The mining disaster in Soma, a small town in Western Turkey, is, by any standards, a shocking tragedy. Amnesty International, in a statement issued today, makes clear, however, that this tragedy could have been averted.
Although the total number killed is unlikely to be determined for some time, at least two hundred are confirmed dead already.
Turkish Prime Minister Tayyip Erdogan has sent mixed messages in response to the tragedy. Cancelling a scheduled trip to Albania, he has called for three days of national mourning and promised an investigation.
Later, as criticism of the government became more pointed, he moved to the defensive, arguing that “explosions like this in these mines happen all the time. It’s not like these don’t happen elsewhere in the world.”
In other words, Erdogan is suggesting that the mining accident in Soma this week is just “one of those things,” an accident which – however tragic – was unforeseeable and unavoidable. In fact, however, the mining disaster and the government’s response in the hours since give at least three major causes for concern.
- Turkey’s poor record of industrial safety. Turkey has enjoyed remarkable economic growth under the AKP. Unfortunately, this growth has come with significant costs. Economic inequity has grown. Meanwhile, Turkey’s record for industrial safety – never strong – seems to have worsened. Of the 3000 miners who have died in Turkish mines since 1941, more than a third have died since 2002, when the AKP came to power. As noted in Reuters article on the disaster:
The ILO in 2012 said Turkey had the highest rate of worker deaths in Europe and the world’s third-highest. In the mining sector, 61 people died in 2012, according to the ILO’s latest statistics. Between 2002 and 2012, the death toll at Turkish mines totaled more than 1,000.
- Government’s apparent failure at oversight. According to the Turkish government, the mine has been subject to regular inspections, including multiple inspections in the past two years, the most recent in March. At the same time, as reported in the Wall Street Journal, there have been very public questions about the mine’s safety record:
Following a series of accidents and deaths last year in the same Soma region where Tuesday’s accident occurred, Ozgur Ozel, a lawmaker who represents the region with the main opposition Republican People’s Party, in October submitted a proposal to investigate the incidents and identify those responsible. The measure was defeated by the governing Justice and Development Party in the Ankara parliament on April 29.
This was a tragedy that should have been avoided. The long history of deaths in mines in Turkey raises chilling questions over workers’ safety. The fact that the government rejected recent calls by parliamentarians to investigate serious work-related accidents is nothing short of shocking.
3. Police suppression of peaceful protests. Protests have broken out in a number of cities in Turkey in the aftermath of this disaster. And, once again, these protests are met with water cannon, tear gas, and truncheon.

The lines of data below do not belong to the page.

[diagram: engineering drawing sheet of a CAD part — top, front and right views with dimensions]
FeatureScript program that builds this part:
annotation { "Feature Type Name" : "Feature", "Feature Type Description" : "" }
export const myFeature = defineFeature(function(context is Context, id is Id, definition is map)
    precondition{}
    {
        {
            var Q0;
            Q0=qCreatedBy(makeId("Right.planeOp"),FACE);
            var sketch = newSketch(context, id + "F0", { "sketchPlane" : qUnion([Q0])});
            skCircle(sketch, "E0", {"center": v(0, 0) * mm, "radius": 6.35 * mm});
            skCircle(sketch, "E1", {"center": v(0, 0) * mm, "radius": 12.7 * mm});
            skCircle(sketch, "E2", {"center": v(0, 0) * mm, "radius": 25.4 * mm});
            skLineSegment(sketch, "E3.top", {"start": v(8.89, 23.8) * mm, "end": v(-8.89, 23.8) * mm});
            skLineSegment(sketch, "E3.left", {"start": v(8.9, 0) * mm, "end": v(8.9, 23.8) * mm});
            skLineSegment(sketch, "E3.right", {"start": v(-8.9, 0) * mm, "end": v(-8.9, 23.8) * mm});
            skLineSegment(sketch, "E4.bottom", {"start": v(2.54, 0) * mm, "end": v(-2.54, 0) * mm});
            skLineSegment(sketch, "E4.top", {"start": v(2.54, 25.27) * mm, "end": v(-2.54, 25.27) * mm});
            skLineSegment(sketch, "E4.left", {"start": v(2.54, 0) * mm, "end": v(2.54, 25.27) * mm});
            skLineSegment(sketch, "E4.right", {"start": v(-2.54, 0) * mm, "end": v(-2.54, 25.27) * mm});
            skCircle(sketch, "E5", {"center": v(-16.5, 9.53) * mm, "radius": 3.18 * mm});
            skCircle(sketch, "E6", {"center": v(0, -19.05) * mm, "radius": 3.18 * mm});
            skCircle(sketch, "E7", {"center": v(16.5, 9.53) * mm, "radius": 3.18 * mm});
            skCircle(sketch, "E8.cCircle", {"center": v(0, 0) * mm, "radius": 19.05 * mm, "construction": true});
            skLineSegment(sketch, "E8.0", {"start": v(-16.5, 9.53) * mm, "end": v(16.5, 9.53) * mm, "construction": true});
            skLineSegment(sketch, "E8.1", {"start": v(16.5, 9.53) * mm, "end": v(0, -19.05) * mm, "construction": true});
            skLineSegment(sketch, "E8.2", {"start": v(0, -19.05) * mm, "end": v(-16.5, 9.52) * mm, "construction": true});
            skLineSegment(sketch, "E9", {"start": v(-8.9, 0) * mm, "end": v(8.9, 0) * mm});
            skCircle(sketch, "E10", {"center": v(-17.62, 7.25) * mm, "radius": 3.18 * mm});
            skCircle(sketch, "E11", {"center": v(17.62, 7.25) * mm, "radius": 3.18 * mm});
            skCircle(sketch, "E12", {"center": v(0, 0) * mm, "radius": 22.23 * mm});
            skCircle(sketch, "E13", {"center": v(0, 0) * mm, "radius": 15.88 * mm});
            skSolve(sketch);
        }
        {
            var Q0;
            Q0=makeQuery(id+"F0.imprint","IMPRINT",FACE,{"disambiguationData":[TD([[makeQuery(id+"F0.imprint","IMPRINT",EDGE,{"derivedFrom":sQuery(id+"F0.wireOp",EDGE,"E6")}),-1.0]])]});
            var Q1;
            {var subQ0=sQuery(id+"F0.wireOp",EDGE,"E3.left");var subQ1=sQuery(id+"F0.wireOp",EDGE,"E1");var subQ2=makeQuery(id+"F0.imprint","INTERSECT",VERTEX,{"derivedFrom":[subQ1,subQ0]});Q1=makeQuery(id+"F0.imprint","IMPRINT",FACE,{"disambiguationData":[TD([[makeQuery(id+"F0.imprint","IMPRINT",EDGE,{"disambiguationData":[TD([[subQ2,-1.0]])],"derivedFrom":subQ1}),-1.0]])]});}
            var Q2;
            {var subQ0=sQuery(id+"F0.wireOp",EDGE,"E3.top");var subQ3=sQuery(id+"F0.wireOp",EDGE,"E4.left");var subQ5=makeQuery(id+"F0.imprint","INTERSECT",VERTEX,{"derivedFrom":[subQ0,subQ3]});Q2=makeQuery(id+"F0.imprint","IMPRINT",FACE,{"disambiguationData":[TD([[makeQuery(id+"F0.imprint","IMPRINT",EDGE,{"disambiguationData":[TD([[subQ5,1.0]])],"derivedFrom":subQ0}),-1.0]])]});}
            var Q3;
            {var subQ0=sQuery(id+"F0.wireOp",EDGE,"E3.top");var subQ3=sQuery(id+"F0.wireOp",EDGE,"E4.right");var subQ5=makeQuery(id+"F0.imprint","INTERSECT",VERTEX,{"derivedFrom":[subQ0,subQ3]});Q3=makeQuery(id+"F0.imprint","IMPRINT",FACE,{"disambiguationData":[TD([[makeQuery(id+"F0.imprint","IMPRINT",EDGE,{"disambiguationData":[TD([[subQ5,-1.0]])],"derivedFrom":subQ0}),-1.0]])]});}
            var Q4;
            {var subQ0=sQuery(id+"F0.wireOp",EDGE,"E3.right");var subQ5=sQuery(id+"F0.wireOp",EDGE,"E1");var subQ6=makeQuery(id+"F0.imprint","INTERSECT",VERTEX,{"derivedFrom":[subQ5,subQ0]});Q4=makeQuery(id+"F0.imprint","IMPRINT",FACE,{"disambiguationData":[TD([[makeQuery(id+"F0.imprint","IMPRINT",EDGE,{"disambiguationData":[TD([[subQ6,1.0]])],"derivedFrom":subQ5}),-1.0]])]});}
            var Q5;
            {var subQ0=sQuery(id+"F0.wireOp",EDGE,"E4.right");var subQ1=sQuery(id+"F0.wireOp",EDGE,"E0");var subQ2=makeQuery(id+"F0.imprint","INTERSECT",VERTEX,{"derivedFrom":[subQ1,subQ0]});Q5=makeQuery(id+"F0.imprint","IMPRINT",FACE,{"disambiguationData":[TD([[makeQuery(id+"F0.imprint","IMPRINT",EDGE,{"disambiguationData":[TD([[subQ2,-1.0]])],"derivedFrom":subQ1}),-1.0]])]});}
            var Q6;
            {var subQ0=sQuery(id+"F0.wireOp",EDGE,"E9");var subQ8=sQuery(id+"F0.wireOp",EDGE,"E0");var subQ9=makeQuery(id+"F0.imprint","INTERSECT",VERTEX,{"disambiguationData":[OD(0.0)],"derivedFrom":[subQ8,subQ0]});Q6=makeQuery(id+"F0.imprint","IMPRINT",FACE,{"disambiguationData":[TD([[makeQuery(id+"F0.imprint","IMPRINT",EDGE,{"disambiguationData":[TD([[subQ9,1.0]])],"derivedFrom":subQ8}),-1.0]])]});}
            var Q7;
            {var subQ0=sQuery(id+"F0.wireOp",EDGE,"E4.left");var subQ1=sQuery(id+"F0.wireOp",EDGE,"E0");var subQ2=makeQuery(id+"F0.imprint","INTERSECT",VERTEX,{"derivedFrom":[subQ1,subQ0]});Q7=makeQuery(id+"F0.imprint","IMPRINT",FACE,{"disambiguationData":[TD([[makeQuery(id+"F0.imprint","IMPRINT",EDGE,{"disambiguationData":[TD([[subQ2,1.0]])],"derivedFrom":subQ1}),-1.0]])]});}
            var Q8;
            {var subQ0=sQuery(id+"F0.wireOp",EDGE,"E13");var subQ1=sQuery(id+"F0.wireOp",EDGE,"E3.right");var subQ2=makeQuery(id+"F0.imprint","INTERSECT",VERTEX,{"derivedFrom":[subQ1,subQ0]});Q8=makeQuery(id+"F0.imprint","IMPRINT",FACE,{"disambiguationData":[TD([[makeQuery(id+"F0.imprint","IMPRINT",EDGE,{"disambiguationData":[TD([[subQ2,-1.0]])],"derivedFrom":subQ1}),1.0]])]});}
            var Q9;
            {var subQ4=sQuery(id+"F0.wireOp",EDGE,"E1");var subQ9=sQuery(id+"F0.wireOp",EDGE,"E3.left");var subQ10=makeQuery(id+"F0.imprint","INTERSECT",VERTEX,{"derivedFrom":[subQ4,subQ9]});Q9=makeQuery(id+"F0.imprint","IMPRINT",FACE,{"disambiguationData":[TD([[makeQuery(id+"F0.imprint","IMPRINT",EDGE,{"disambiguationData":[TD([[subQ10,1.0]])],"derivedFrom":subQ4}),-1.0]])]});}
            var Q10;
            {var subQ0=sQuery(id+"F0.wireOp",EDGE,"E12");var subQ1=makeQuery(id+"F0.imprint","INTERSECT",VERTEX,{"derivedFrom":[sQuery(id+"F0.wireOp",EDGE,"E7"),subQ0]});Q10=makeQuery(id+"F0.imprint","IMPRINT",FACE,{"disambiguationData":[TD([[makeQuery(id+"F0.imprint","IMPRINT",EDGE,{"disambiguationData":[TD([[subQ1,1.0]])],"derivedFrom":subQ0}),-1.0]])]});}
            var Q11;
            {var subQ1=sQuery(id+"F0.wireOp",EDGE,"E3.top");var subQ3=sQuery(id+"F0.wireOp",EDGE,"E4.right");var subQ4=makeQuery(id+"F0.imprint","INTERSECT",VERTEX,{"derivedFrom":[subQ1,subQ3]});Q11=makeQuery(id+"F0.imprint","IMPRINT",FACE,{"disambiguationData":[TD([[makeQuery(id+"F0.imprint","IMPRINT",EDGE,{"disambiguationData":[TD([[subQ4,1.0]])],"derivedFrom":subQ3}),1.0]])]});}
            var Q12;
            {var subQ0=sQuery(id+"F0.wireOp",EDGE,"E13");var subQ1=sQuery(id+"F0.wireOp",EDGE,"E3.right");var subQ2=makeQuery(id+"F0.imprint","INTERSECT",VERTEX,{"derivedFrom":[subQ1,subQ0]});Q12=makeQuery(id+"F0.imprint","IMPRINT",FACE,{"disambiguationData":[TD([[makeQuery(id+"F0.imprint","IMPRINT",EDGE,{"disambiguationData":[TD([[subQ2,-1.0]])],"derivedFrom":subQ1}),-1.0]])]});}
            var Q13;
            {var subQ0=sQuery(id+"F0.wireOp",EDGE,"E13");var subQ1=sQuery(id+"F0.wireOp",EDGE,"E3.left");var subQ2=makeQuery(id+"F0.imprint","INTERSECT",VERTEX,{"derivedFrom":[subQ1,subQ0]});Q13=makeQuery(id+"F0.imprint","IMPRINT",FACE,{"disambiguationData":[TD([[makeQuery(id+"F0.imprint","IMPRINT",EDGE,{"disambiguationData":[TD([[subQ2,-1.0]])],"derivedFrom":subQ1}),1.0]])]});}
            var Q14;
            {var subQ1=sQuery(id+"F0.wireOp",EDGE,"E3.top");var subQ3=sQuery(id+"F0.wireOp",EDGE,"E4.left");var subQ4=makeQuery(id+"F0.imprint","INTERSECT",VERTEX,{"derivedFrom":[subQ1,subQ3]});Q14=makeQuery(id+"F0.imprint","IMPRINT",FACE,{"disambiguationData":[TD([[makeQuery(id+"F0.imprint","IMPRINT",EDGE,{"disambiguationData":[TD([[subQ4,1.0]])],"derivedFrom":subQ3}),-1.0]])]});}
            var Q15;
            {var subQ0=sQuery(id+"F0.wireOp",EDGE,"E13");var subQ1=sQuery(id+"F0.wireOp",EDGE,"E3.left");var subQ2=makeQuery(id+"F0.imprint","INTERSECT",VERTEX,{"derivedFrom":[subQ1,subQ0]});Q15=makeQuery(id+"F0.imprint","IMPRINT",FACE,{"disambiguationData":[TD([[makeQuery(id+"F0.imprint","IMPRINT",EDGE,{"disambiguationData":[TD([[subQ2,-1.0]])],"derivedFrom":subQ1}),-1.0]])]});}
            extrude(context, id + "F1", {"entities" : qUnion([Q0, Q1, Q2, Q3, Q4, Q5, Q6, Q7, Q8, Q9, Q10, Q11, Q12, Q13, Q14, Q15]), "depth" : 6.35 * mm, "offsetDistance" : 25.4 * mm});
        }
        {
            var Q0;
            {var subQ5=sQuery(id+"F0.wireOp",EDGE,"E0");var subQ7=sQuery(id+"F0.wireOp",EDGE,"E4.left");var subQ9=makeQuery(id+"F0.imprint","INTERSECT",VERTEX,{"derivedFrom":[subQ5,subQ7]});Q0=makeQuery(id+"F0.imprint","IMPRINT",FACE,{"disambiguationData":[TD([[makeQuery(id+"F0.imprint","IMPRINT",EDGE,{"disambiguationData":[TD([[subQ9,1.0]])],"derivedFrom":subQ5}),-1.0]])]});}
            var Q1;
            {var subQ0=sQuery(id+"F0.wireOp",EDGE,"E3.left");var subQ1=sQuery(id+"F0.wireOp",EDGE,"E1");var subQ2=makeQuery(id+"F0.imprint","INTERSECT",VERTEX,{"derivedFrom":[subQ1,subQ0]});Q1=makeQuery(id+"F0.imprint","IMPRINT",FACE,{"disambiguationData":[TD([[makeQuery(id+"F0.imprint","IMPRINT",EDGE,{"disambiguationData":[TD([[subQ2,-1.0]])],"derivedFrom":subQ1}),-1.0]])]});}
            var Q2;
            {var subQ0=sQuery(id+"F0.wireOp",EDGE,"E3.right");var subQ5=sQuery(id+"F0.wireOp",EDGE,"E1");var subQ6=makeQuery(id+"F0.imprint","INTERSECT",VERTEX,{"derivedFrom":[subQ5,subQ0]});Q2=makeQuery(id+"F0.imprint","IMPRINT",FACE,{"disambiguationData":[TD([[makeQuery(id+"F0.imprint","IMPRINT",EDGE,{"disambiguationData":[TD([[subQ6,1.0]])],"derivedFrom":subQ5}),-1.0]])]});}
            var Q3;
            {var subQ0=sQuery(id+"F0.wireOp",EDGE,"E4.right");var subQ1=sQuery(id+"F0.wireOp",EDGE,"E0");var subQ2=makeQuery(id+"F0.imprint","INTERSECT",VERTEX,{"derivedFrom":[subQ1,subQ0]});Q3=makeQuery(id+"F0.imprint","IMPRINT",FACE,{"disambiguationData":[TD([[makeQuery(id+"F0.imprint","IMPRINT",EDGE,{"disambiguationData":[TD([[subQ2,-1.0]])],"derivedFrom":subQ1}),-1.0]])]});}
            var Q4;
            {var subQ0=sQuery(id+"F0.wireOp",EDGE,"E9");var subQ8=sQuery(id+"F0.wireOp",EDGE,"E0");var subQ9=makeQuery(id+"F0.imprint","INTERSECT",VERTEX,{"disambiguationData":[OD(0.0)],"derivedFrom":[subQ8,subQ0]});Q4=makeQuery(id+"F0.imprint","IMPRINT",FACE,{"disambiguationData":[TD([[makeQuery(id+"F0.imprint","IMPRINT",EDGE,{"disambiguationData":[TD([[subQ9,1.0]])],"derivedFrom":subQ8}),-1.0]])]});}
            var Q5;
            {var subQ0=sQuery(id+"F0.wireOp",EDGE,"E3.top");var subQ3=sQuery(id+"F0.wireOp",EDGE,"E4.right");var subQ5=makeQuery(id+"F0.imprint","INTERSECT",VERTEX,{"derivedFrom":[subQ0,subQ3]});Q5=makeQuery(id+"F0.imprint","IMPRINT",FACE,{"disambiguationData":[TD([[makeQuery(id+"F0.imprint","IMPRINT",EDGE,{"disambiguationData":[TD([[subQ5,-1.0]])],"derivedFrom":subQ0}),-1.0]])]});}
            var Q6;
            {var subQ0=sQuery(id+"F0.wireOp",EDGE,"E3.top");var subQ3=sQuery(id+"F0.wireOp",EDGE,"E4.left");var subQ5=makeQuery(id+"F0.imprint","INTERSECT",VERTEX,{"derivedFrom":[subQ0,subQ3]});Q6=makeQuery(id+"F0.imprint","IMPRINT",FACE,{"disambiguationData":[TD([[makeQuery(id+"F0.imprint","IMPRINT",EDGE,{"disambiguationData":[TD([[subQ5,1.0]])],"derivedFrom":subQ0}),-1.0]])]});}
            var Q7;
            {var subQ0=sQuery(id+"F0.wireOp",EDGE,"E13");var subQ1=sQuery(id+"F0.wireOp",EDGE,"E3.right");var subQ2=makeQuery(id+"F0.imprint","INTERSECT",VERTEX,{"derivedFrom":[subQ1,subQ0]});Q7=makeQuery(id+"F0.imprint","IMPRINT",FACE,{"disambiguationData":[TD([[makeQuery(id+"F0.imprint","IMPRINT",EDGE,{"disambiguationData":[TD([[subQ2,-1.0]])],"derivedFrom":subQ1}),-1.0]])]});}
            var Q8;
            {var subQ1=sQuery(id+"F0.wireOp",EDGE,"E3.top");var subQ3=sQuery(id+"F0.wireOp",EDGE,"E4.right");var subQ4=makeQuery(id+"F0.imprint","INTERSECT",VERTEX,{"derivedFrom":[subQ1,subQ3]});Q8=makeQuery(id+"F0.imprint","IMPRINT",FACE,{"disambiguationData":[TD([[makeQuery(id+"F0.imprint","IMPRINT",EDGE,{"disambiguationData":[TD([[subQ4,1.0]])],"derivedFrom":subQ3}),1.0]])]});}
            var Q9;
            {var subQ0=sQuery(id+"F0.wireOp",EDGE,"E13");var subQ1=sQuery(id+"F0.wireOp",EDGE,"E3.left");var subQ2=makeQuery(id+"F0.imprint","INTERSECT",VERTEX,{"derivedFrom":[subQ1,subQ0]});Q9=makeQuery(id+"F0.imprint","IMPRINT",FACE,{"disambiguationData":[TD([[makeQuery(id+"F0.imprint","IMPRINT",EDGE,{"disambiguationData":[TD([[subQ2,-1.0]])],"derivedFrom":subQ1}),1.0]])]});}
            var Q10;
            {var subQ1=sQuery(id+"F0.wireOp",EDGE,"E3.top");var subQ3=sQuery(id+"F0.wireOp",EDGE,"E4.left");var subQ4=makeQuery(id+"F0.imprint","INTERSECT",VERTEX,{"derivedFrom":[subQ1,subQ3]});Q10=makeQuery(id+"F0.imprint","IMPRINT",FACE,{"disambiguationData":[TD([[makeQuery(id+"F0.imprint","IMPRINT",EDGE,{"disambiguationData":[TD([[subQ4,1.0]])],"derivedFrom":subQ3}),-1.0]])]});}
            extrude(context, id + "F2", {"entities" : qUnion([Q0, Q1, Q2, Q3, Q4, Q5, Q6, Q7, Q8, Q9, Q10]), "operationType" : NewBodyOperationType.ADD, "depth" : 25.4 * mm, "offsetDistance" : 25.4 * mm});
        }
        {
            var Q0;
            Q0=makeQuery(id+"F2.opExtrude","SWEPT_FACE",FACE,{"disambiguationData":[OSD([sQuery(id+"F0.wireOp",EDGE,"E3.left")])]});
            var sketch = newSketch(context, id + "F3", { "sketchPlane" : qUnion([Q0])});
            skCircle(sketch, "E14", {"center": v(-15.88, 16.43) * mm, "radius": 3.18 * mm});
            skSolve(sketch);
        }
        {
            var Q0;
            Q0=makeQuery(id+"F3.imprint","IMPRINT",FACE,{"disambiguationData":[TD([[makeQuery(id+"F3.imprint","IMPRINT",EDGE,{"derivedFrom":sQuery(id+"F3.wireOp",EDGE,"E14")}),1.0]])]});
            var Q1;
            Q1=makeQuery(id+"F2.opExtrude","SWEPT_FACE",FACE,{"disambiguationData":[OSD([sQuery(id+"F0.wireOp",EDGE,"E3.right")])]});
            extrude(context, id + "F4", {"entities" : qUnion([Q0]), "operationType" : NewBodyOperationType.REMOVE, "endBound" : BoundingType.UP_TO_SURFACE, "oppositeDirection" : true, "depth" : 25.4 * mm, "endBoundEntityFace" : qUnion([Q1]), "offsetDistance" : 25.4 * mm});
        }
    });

Indeed, as I write this blog, I have been chatting with Gardner over Skype. He reports from Amnesty’s office in Istanbul that the streets below are heavy with tear gas and that he has seen police and water cannon trucks chasing demonstrators. He witnessed a man shot at close range with a plastic bullet directly in front of the office, apparently for “shouting.”
Amnesty calls on the Turkish government to urgently investigate the catastrophic coal mine explosion and reports of dangerous working practices in the mining sector. Moreover, once again, Amnesty calls on Turkish officials to respect its citizens’ basic human rights to freedom of expression and assembly.